Wednesday, February 25, 2009

Obama's Quest For $634 Billion

WASHINGTON (Reuters) Feb 24 - Health spending will hit $2.5 trillion this year, devouring 17.6% of the economy, as the White House and Congress consider major changes to the health care system, U.S. government economists said on Tuesday.

Reuters reported a forecast by The Centers for Medicare and Medicaid Services predicting an increase in health care's percentage of the gross domestic product by one percentage point (to 17.6% of the gross domestic product) in 2009 as compared with 2008.

For my earlier discussion of this issue see the "Avalanche" blog: http://www.blogger.com/posts.g?blogID=1547787506785837911&searchType=ALL&txtKeywords=&label=Health+Care+Inflation.


Reuters quoted CMS economist Christopher Truffer: "We project that the health share of the economy will increase steadily through 2018." The increase in health care percent of the gross domestic product not only reflects the subject of my earlier analysis, but also increased costs of technology, population growth, an aging population, pent-up unmet demand (i.e., from those receiving insurance for the first time (i.e., through Medicaid) and immigrants who may not have had access to advanced health care before arriving in the U.S.), time spent with patients, prescription drug costs, and the failure of providers to provide efficient systems of care (as patients move into hospital emergency departments where extensive testing and high costs of care waste enormous financial resources.
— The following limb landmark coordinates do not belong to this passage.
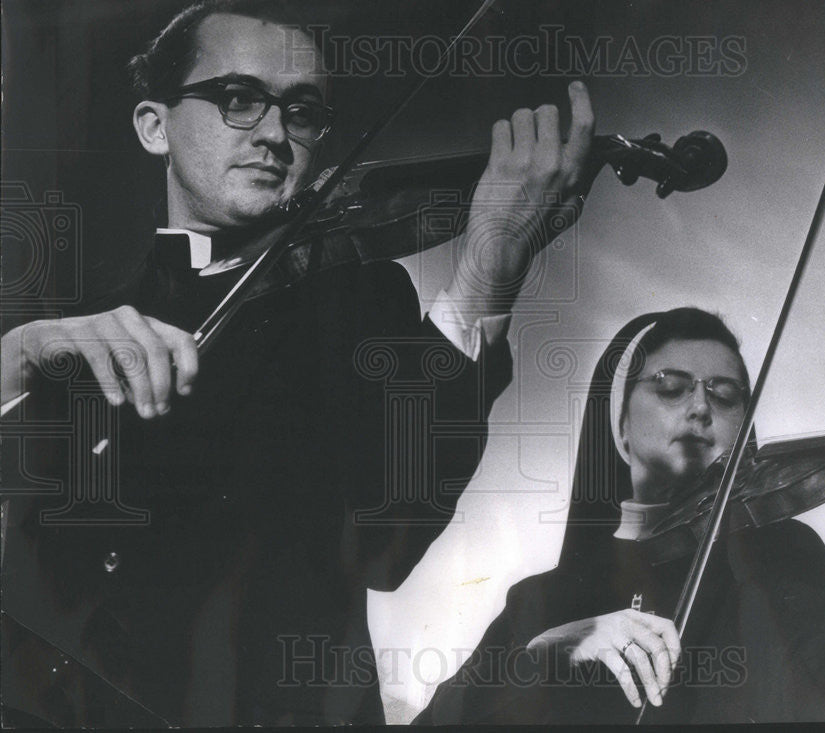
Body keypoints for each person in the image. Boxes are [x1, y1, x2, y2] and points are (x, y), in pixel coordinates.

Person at [0, 0, 594, 726]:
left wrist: (483, 280)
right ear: (155, 126)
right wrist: (18, 358)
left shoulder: (356, 303)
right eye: (239, 99)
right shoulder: (68, 331)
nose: (275, 134)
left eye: (302, 111)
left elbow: (388, 540)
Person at [416, 308, 825, 724]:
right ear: (620, 430)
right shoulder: (541, 598)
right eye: (670, 386)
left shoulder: (781, 557)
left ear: (745, 435)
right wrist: (548, 651)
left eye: (725, 394)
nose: (699, 407)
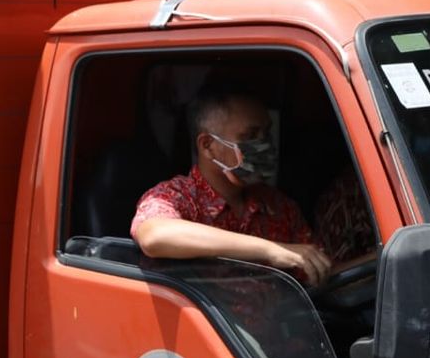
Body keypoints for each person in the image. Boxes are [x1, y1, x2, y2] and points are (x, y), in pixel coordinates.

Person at [131, 87, 333, 285]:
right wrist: (270, 250)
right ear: (208, 146)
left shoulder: (279, 206)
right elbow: (154, 235)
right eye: (250, 136)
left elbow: (317, 270)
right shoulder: (176, 196)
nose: (264, 144)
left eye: (266, 134)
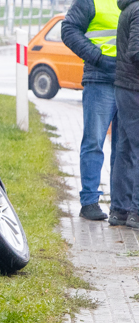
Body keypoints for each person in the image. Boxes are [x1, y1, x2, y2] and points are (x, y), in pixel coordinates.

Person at [63, 0, 121, 222]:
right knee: (94, 142)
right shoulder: (91, 1)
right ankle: (89, 202)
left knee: (124, 149)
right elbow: (68, 29)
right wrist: (97, 57)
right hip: (100, 80)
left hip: (129, 83)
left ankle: (120, 206)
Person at [112, 0, 139, 227]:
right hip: (134, 88)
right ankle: (136, 212)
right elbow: (136, 52)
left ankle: (119, 210)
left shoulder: (129, 7)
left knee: (125, 149)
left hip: (124, 87)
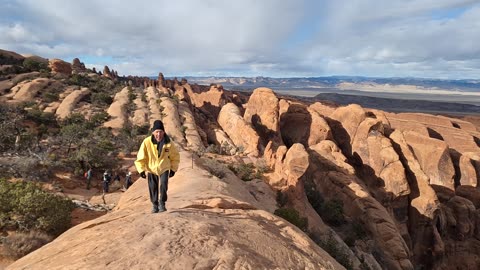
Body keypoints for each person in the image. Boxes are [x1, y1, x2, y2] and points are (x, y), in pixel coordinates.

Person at [135, 120, 180, 213]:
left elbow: (175, 156)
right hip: (151, 168)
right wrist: (141, 170)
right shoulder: (147, 142)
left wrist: (173, 169)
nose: (159, 134)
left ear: (164, 132)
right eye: (157, 132)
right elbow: (140, 156)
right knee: (153, 187)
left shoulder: (169, 142)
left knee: (163, 184)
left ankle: (162, 203)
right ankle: (155, 205)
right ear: (153, 132)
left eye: (160, 132)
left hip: (164, 167)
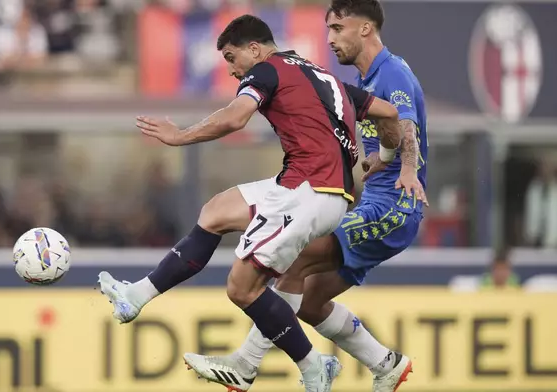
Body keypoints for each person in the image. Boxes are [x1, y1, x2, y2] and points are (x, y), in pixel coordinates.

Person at [97, 14, 403, 392]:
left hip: (306, 194)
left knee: (242, 288)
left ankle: (311, 366)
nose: (230, 70)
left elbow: (235, 118)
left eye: (230, 57)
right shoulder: (321, 76)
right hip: (316, 190)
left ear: (255, 48)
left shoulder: (267, 70)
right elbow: (390, 112)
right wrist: (387, 156)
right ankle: (136, 295)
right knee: (216, 212)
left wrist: (179, 136)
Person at [183, 1, 428, 391]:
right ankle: (387, 365)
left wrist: (409, 169)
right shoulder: (359, 83)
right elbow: (388, 127)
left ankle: (246, 365)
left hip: (394, 206)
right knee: (311, 303)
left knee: (294, 261)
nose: (330, 40)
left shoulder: (391, 71)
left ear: (365, 29)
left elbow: (405, 123)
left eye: (337, 29)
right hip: (372, 203)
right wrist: (382, 156)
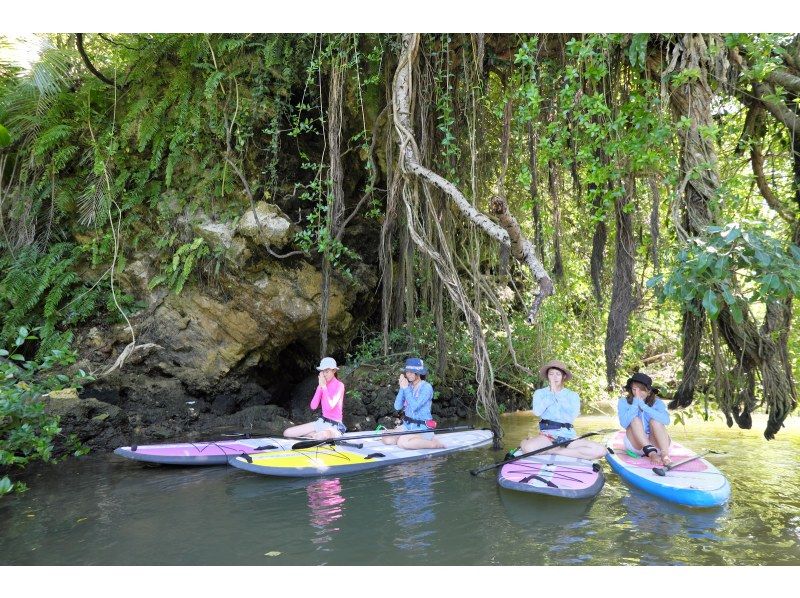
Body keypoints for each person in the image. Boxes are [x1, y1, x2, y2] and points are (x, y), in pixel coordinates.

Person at [519, 360, 606, 460]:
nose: (554, 377)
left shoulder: (573, 395)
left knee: (601, 451)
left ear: (563, 376)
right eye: (551, 374)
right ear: (547, 376)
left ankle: (557, 451)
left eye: (558, 374)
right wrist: (551, 394)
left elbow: (571, 416)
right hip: (548, 436)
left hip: (568, 437)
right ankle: (527, 441)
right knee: (528, 448)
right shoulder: (540, 393)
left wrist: (558, 394)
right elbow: (537, 412)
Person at [382, 357, 445, 450]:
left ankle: (434, 444)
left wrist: (406, 388)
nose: (409, 374)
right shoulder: (408, 386)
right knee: (387, 438)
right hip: (407, 426)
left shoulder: (426, 387)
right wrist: (402, 387)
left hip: (422, 428)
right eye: (407, 372)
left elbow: (414, 406)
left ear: (418, 373)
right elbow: (397, 406)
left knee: (402, 442)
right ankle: (409, 437)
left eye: (412, 372)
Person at [283, 357, 346, 440]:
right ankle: (314, 435)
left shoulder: (339, 385)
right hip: (321, 422)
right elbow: (313, 406)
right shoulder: (322, 385)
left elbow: (329, 407)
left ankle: (315, 435)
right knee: (287, 433)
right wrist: (320, 386)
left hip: (334, 425)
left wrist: (323, 387)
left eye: (327, 371)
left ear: (334, 371)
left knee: (321, 436)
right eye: (323, 371)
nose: (324, 374)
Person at [617, 372, 671, 465]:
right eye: (634, 389)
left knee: (655, 421)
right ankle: (652, 453)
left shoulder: (657, 403)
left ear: (649, 391)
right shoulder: (623, 402)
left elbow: (666, 421)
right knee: (635, 420)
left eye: (642, 390)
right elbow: (624, 423)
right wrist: (635, 404)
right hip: (636, 444)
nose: (637, 393)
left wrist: (644, 407)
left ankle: (665, 455)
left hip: (657, 442)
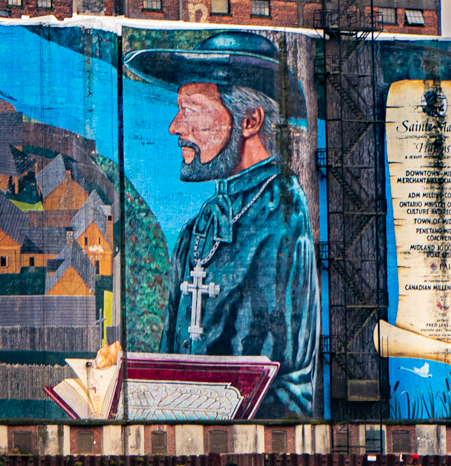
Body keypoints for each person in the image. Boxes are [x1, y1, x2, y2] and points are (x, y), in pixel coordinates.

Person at [125, 30, 317, 418]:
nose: (175, 127)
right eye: (179, 110)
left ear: (249, 120)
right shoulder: (196, 232)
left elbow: (295, 390)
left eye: (192, 110)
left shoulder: (284, 218)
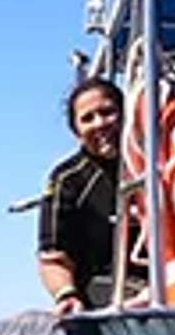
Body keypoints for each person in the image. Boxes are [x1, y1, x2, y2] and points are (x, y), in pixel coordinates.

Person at [31, 75, 127, 312]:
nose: (100, 124)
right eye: (87, 119)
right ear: (76, 131)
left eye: (107, 112)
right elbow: (52, 256)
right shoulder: (67, 180)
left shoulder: (166, 165)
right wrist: (66, 295)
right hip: (103, 296)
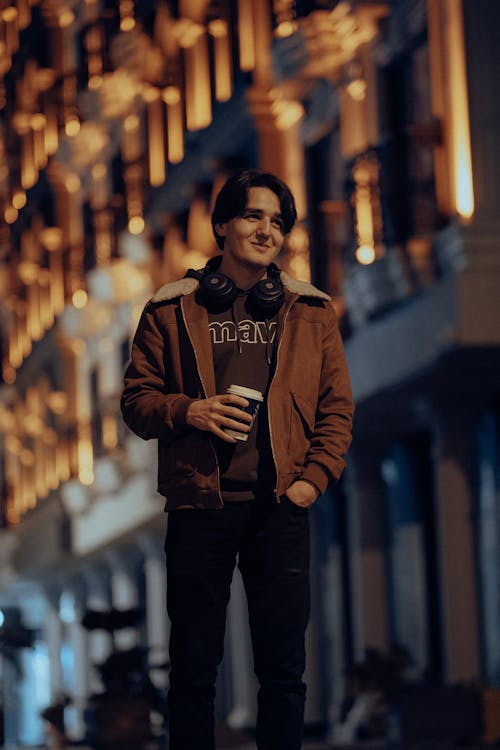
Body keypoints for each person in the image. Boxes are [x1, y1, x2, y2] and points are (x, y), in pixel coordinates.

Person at [121, 170, 354, 750]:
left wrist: (311, 484)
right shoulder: (170, 310)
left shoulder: (312, 310)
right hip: (200, 503)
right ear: (222, 225)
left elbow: (336, 410)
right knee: (194, 671)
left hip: (281, 507)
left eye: (277, 221)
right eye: (254, 216)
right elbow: (136, 401)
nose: (266, 230)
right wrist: (189, 412)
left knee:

If Obama's rationalization of health care reflects the excesses and lack of corporate responsibility that we have already seen in the financial industry, we will have a big, expensive, inefficient health care system which increasingly fails to provide care as predatory unethical and wasteful behavior flourishes. Even if Obama gets the $634B over 10 years for health care that he seeks, without a program grounded on an ethical framework which reflects American consensus, health care will not improve. We will move to a 20% of gross domestic product health care system with lots of money for corporate entities and no significant benefit for our citizens.